Your key formative years are gone. You were so out of your mind on difft PSYCHOTRIPIC drugs you are a slave to things you don’t belong to your body.

So learning to balance a check book doesn’t apply to you.

My father’s reaction to my money skills are pretty much the opposite you need to approach a person like me.

I’m reverting to a child like state. I’m confused. I’m scared. I’m truly not understanding not making the connection.

And I’m being taken from my first apt which he paid the rent, then coerced me into the hospital.

I was told nothing was wrong.

I returned to an empty home.

Are YOU STARTING TO GET THE BEGINNING OF MY JOURNEY TO NOW AT 40 I CANNOT BELIEVE HE’S GONNA TAKE MY HOME AWAY??!!!!!!

LET’S JUST SUM THIS UP.

My father is very abusive when he gives me money. I do not want him in life.

But since fosta sesta I haven’t made the money I used to.

And I’m disabled. From those years of over medication.

I have spent the last year off insurance. And I haven’t been going to the doctor.
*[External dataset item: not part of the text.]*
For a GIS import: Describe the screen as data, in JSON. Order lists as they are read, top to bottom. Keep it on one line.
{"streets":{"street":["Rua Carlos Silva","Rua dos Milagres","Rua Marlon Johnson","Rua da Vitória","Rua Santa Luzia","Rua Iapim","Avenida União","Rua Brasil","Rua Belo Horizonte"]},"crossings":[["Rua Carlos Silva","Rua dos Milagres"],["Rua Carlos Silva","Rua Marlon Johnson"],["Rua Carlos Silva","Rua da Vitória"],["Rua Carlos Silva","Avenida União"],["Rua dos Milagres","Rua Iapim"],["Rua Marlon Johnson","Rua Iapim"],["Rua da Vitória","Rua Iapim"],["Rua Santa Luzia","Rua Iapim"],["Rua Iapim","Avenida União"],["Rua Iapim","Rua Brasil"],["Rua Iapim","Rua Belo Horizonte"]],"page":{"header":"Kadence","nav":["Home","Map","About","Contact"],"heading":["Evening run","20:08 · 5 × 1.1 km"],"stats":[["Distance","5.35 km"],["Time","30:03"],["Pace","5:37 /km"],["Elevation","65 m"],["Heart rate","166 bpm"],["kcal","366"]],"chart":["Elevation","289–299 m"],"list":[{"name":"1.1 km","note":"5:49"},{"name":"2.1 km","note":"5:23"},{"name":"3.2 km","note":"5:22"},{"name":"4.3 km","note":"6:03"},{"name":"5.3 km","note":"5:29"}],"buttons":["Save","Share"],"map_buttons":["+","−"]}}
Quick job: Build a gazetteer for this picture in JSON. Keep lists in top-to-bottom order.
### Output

I stopped taking critical meds.

Blame Trump and my father.

But I NEED YOUR HELP.

IN 2020 I WANT TO CLEAN UP MY CREDIT, AND WHEREVER I AM WITH MY BUSINESS PLAN … I HAVE A GENIUS ONE…. QUALIFY AT LEAST FOR A LOAN OR HAVE AN INVESTOR.

AND GET HIM THE HELL OFF MY LEASE.

BUT HE REJECTED THIS PLAN. EVEN THO I WILL PAY RENT.

TODAY I PROMISED HIM 800.

BOTH CLIENTS DIDN’T SHOW

GUESS WHAT

I NOW LOOK LIKE A FAILURE AND I CANNOT DO THIS TO HIM.

IF I DON’T COME UP WITH 1950 IN 10 DAYS

I CAN … AND YOU CAN KISS ME GOODBYE.

DOES ANYONE CARE?

HOW ABOUT THE FACT THAT BECAUSE HE’S BEEN PAYING I QUALIFY FOR SHIT.

I’M REACHING OUT. I’M DROWNING.

I’M SO SCARED. BECAUSE I CANNOT EVEN MOVE IF I WANTED TO!

I’M NOT ABOUT TO IN MY HEALTH CONDITION.

TO MAKE IT CLEAR I’M JUST WEAK. IM ABLE TO SEE YOU.

I DON’T WANT HIM TO BE MY GAURUNTOR.

I HAVE A PLAN TO GET STEADY STREAM OF RELIABLE INCOME

BUT MY FATHER WILL NOT AGREE.

HE DOESN’T CARE ABOUT ME.

20 YEARS I’VE BEEN DEALING WITH THIS.

I WANT A CHANCE AT LIFE.

I’M 40. I HAVE ONE THING THAT KEEPS ME ALIVE…. MY HOME.